Their speech is murmured as if reciting a prayer. After posing for a photograph, the child will ask you if he can bring his younger brother and return carrying in his arms a small child with hair bleached golden by the sun.

 

If you visit Cukurova during the cotton harvest, go out into the fields which stretch from Adana to Antakya before dawn. There you will see the children picking cotton alongside the adults. They work by the light of paraffin lamps so that the work of the day is over before the scorching summer sun forces everyone to seek shade. At Kirikhan, do not be surprised if they smile at you in the cotton whiteness, forgetting their blistered hands. Who knows how many were born in these fields, and their umbilical cords severed on this fertile soil?

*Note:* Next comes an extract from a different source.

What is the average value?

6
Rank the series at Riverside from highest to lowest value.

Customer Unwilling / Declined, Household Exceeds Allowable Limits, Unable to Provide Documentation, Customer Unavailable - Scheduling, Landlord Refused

Between November and April in Silifke, the Sarikecili nomads come down to the Mediterranean shores to spend the winter in their tents. In spring, if you see children’s heads amidst the flocks of goats, you will know that they are pursuing a young kid who has found his feet for the first time.

 

When they tire of this, they go and sit in the laps of their grandmothers, who are busy knitting socks. Traveling further westwards past the Maiden’s Castle and Antalya, you eventually reach Kekova, where you will see not only the Lycian tomb stranded in the sea, the sunken city, and the picturesque village of Ucagiz but also children. You realize that they are used to tourists from the insistent way they try to sell the lace-edged handkerchiefs made by their mothers. When you look at their salt-washed skins and the island-studded sea, you wonder if perhaps this place was once inhabited by mermaids. Only flying fish leaping from the water interrupt your reveries. When you reach Kas, if you see a blonde child seated at the door of his father’s carpet shop, you may recall a line from one of Edip Cansever’s poems: ‘The sea is the feet of a fair-haired child.’

 

From the Mediterranean, the ancient Mare Nostrum, you travel up the Aegean coast, that sea of islands.

 

At Ayvalik, there is an archipelago of 22 islands, one of which is Cunda. Here the street vendors try to press toys into the children’s hands, yet here on the coast, surely shells are the best toys of all?

 

Eastwards again now to Bursa, wherein an old Ottoman village, children and horses rise at the same time every morning, drink water simultaneously, and gaze into the sky at the same time. On to Cappadocia, the ancient Land of Beautiful Horses, wherein Uchisar, the children will tell you stories about the rock cones. As their words wander back and forth between fantasy and reality, they are their own most credible listeners. In Amasya, they cluster close to the mosques like pigeons. On the alpine pastures of Ispir, close to the glacier-filled summit of Vercenik, they dart out in colorful clothes from amongst the women in their headscarves, startling the very mountains themselves.

 

At Ikizdere in the Black Sea province of Rize, they pass over bridges carrying grasses, flowers, and branches on the backs and pause to rest on the verges. On the high pasture of Kadirga in Trabzon, they shout with laughter as they play in the mountain mist, yet not forgetting to keep a watchful eye on the grazing herds. In the gardens of Akkus in the province of Ordu, they are as shy as the girl who fled when she realized her photograph was being taken. As Onat Kutlar has said, ‘It is impossible to describe them individually because they are all so alike.’ How true that is! Children are children everywhere.